Understanding oil and gas pneumatic controllers in the Denver-Julesburg basin using optical gas imaging

Abstract

In the spring of 2018, a 10-day field study was conducted in Colorado's Denver-Julesburg oil and natural gas production basin to improve information on well pad pneumatic controller (PC) populations and identify PCs with potential maintenance issues (MIs) causing excess emissions through a novel optical gas imaging (OGI) survey approach. A total of 500 natural gas-emitting PCs servicing 102 wells (4.9 PCs/well) were surveyed at 31 facilities operated by seven different companies. The PCs were characterized by their designed operational function and applications, with 83% of the PC population identified as intermittent PCs (IPCs). An OGI inspection protocol was used to investigate emissions on 447 working PCs from this set. OGI detected continuous emissions from 11.3% of observed IPCs and these were classified as experiencing some level of MIs. OGI imaging modes were observed to have a significant effect on emission detectability with high sensitivity mode detection rates being approximately 2 times higher compared to auto mode. Fourteen snapshot emission measurements (not including actuations) were conducted on IPCs in this category using a high-volume sampling device with augmented quality assurance procedures with observed emissions rates ranging from 0.1 up to 31.3 scf/hr (mean = 2.8 scf/hr). For PCs with continuous depressurization type (CPC), 36.8% had continuous emissions observed by OGI. Four supporting emission measurements were conducted on CPCs with one unit exceeding the low bleed regulatory emission threshold with an emission rate of 9.9 scf/hr (mean = 4.2 scf/hr).
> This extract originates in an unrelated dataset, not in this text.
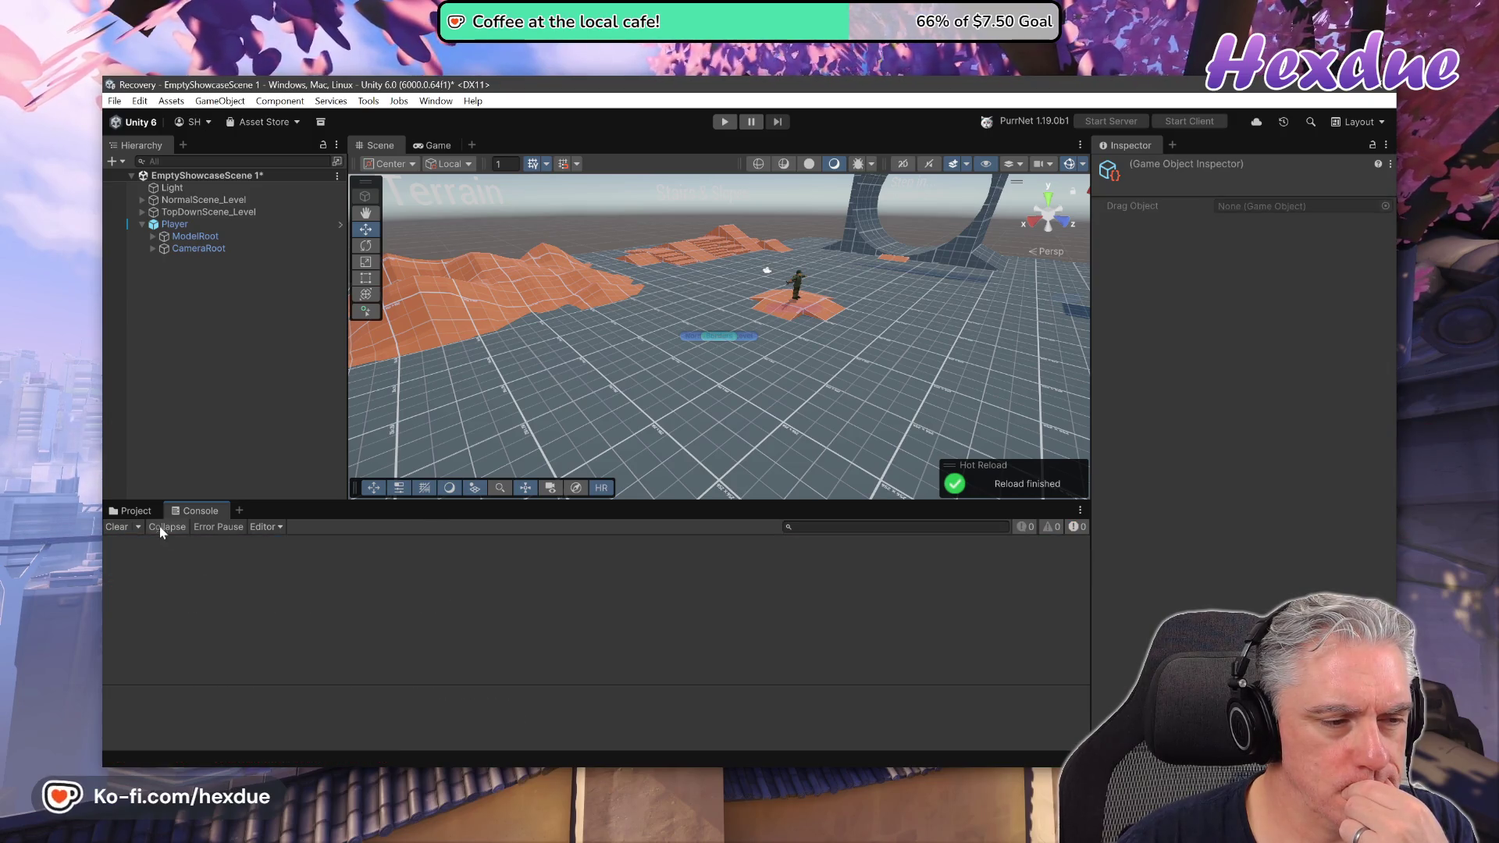
click(126, 509)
Additional information was collected on PC actuation events, as observed with OGI, which showed a strong correlation between observed actuation events and facility production compared to observed continuous emissions caused by MIs which did not correlate with facility production.Implications: A novel survey approach of pneumatic controllers at oil and natural gas production facilities in the Denver-Julesburg basin, using optical gas imaging and supporting emission measurements, was demonstrated as an effective method to identify controllers with potential maintenance issues causing excess emissions. The results of the pneumatic controller and optical gas imaging surveys improved information on pneumatic controller populations within the basin and also demonstrated the significant effect optical gas imaging modes have on emission detections.

Figure 1.

Distributions of well counts from this study (primary ordinates axes, solid bars) with actual field study-selected distributions (secondary ordinated axes, dashed line) for: (a) well spud dates; (b) 2017 well oil production; (c) 2017 well gas production.

Figure 2.

Illustration of OGI detection threshold assumptions and important emission level demarcation points for IPCs and CPCs. The IPC designed seepage rate is assumed to be below OGI detection limit in all observing modes.

Figure 3.

Breakdown of the PS/PC systems found on facilities (first four bars), along with a summary of OGI survey results pertaining to the primary dataset of working, NG emitting PCs (N = 453). The OGI-observed data set was 447 and includes both auto and HSM/auto observations.

Figure 4.

HVS measured IPC (gray bars) and CPC (blue bars) ERs. The detection limit of the technique is 0.1 scf/hr and IPCs 13 and 14 do not represent accurate measurements due to variable emission from the IPCs.

Figure 5.

(a) Comparison of PC actuations per facility ranked by production (black bars) to facility oil production normalized by inlet separator count (dashed gray line). (b) Comparison of facility MI rates (black bars) to facility oil production normalized by separator count (dashed gray line).